- Born: 27 July 1957 Winneba, Central Region, Ghana
- Died: 10 April 2020 (aged 62) Accra, Ghana
- Education: Kwame Nkrumah University of Science and Technology; Victoria University of Manchester
- Occupations: Physician, academic
- Spouse: Gyikua Plange-Rhule

= Jacob Plange-Rhule =

Ghanaian physician (1957–2020)

Jacob Plange-Rhule (27 July 1957 – 10 April 2020) was a Ghanaian physician, academic, and Rector of the Ghana College of Physicians and Surgeons from October 2015 until his death in 2020.

At the time of his death, Plange-Rhule was a professor and Head of the Department of Physiology of the School of Medical Sciences in Kumasi, Ghana.

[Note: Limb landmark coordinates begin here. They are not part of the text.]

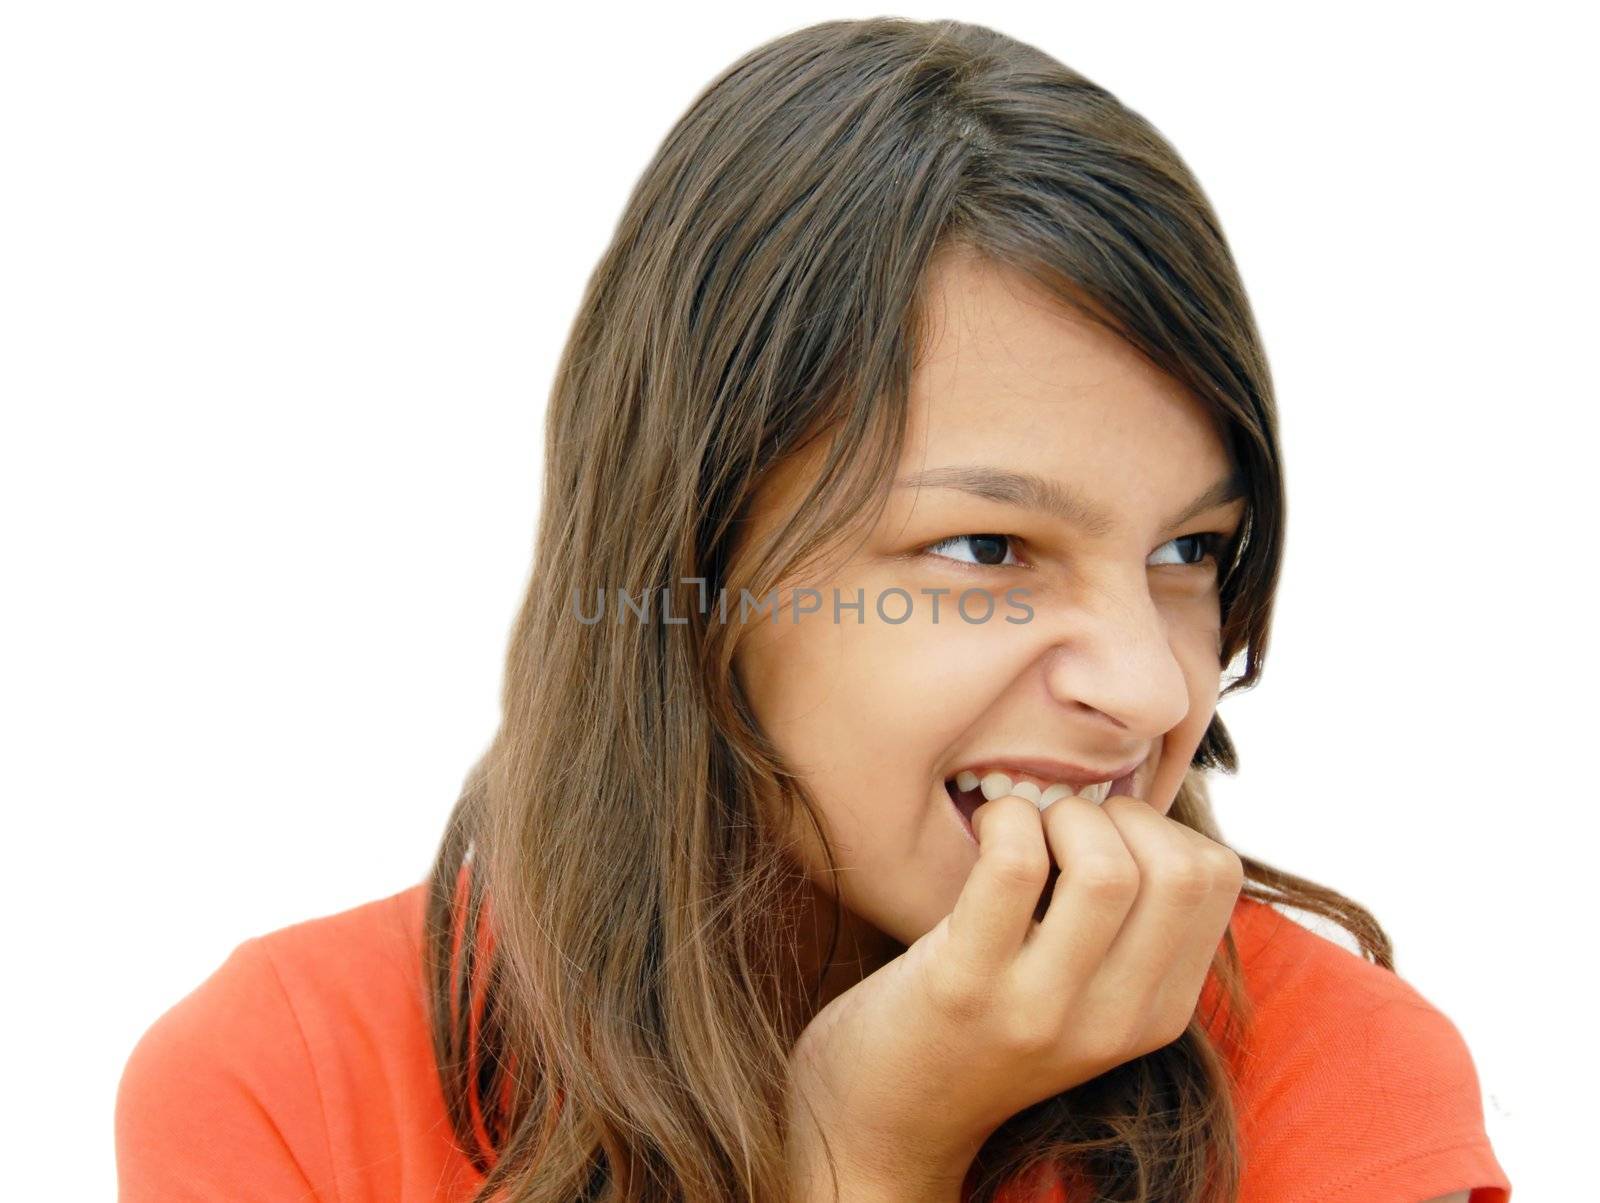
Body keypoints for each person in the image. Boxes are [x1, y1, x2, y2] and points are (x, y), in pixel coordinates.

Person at [115, 17, 1511, 1203]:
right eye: (987, 546)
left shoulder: (1340, 1079)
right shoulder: (292, 1085)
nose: (1151, 691)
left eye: (1189, 550)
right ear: (693, 578)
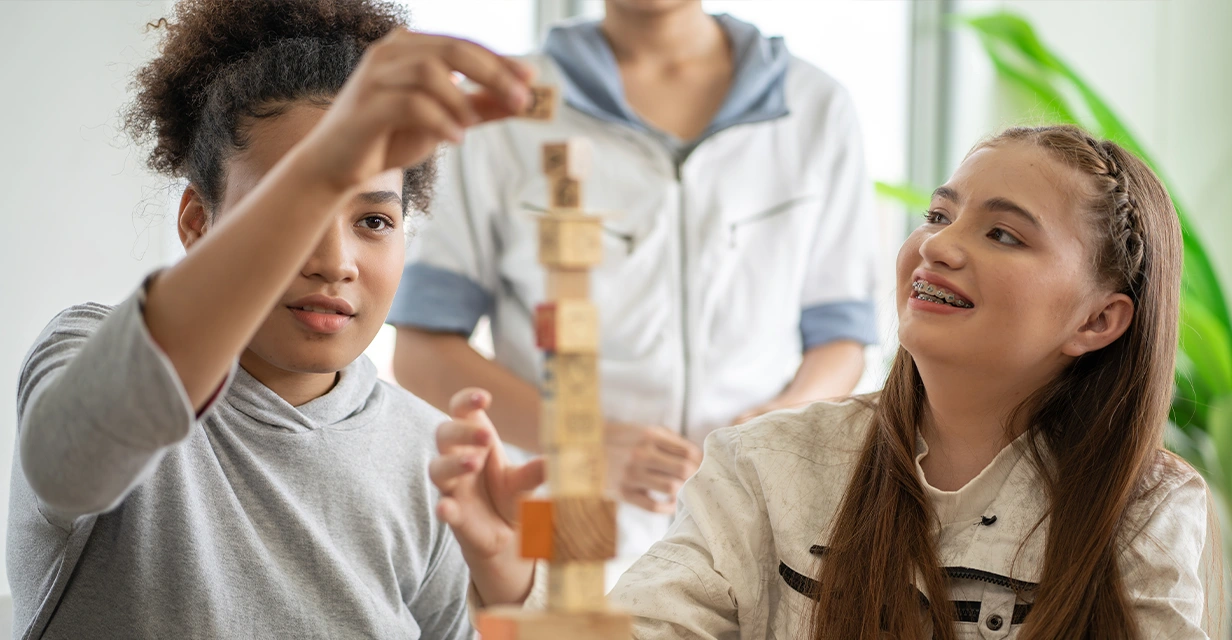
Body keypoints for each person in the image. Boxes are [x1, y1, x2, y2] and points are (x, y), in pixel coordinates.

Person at [432, 125, 1213, 638]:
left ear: (1098, 321)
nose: (939, 247)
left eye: (1002, 233)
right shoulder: (764, 463)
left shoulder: (1148, 508)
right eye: (940, 217)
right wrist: (512, 575)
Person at [8, 0, 536, 637]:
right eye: (297, 204)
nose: (336, 262)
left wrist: (510, 589)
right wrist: (324, 163)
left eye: (373, 221)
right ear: (198, 222)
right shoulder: (88, 349)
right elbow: (70, 464)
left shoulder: (433, 455)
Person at [389, 0, 879, 569]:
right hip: (562, 540)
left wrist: (772, 431)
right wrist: (582, 444)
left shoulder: (816, 106)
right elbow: (423, 354)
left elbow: (840, 340)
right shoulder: (504, 109)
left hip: (760, 528)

He was also a consulting physician at the Department of Medicine of the Komfo Anokye Teaching Hospital (KATH) in Kumasi, where he founded the Hypertension and Renal Clinic and headed it for more than two decades.

==Biography==
Plange-Rhule was born on 27 July 1957, in Winneba, Central Region, Ghana. He had his secondary education at the Accra Academy where he obtained his Ordinary-level certificate in 1976 and his Advanced-level certificate in 1978 prior to entering the Kwame Nkrumah University of Science and Technology. He graduated with a Bachelor of Medicine, Bachelor of Surgery (MB ChB) from the School of Medical Sciences at Kwame Nkrumah University of Science and Technology in 1984. Plange-Rhule then completed a doctorate in renal physiology from the former Victoria University of Manchester (now known as the University of Manchester) in 1991.

In addition to serving as Rector of the Ghana College of Physicians and Surgeons from 2015 to 2020, Plange-Rhule was a former President of both the Ghana Medical Association (GMA) and the Ghana Kidney Association.

Professor Jacob Plange-Rhule died from a short illness with COVID-19 at the University of Ghana Medical Centre in Accra on 10 April 2020, at the age of 62. He was survived by his wife, Gyikua, a pediatrician, and three children. He was laid to rest on Saturday 23 May 2020 at Gethsemane Memorial Gardens after a private funeral service.